Now, tough-talked though he was, if John the Baptist was faced with that guy, I imagine it would be quite the friendly chat. If John was laying the path for Jesus, it was the idea that we should repent our foolishness, our weakness, our judgment and our pride. John’s down in the mud remember, and he’s rubbing our faces in it. That’s the two-step of the gospel: to fall over our own folly, and then to have the tools to react properly to the stumble.
So how do we react? Do we heap scorn on Jeffery Hillman for failing to meet our expectation? Do we pity ourselves and Officer DePrimo for being taken in? Do we decide to never get “suckered by sympathy” by giving another stranger a pair of metaphorical boots?

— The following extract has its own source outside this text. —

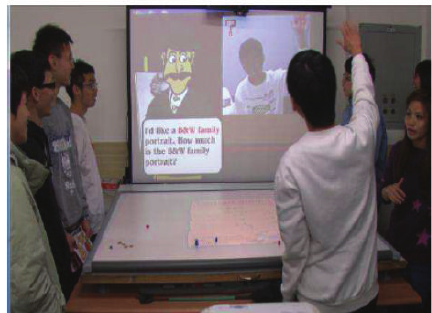
Figure 3: L-shape plate form [24].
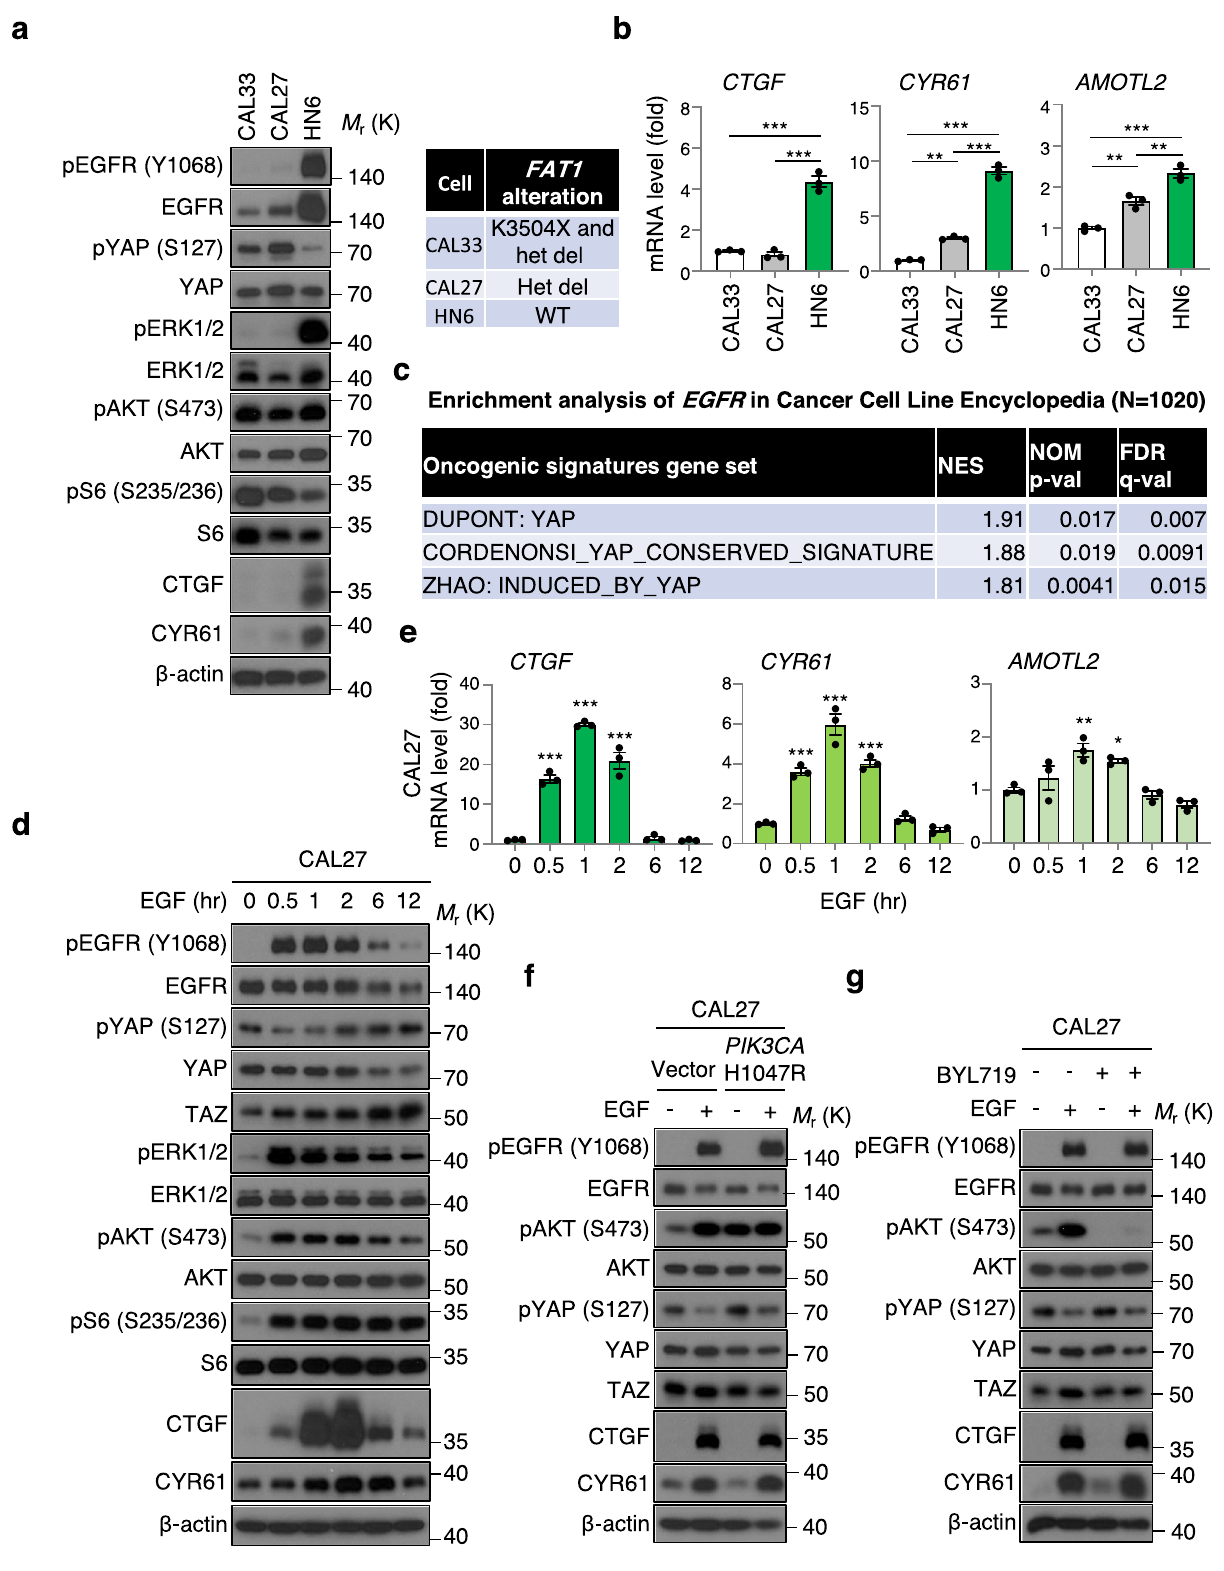
Reconstituted EGFR expression induces hypo-phosphorylation and nuclear translocation of YAP/TAZ, thereby enhancing transcription of YAP/TAZ-regulated genes . To examine the precise mechanism by which EGFR activates YAP/TAZ, we established EGFR-overexpressing HEK293A cells, recapitulating HNSCC and other EGFR overexpressing cancer types. Vector-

The answer, of course, is not simple. But what’s the underlying lesson here – the really instructive part? Well, there’s the obvious one: sometimes the people we want to help, don’t respond the way we’d like. How many times, have you attempted an apology that ended up in an argument? Or a favour that was unwanted? However Mr. Hillman ended up barefoot on the street, it’s a complicated one, a solider’s story, a story about poverty, and mental illness, about a lost life. It’s hard not to see anyone us getting to Mr. Hillman’s place and not feeling screwed over by the world, wanting a piece of the pie that life never served. If we only set out to help “nice” people as we define them, our good gifts don’t travel much farther than our doorsteps.
So then we get to the next messy part about trying to do good, about trying to follow the gospel. It doesn’t always work. Maybe it doesn’t even work most of the time. A lot of the time, we extend a hand, and get it slapped right back. Does that diminish Officer DePrimo’s good deed? What’s more should it stop him from helping the next homeless stranger? All we can do is keep extending the hand, over and over again. Except for this: There’s an old line from Albert Einstein: the definition of madness is doing the same thing over and over again, expecting a different result. And that’s true here. If we don’t learn, we fall into the same spot everytime. If we’re getting the apology or the favour wrong, we should perhaps listen to what the other person needs. Perhaps the lesson that we learn from Mr. Hillman is to no assume what others might need, to not project our lives upon them, to see them as they are.
Basically, that’s how John the Baptist saw his role – why he shows up in advent, as we wait for a stable in Bethlehem. He is showing us the way. And most importantly, the road to Bethlehem doesn’t lead to a tree with nicely wrapped presents under it. It leads to a smelly dirty manger, crowded with strangers and bright with potential. And standing there are all the Officer DePrimos and Jeffrey Hillmans, the givers and receivers, the students and the teachers. The path of God may be straight. But it’s not smooth. It’s not pretty. It’s life.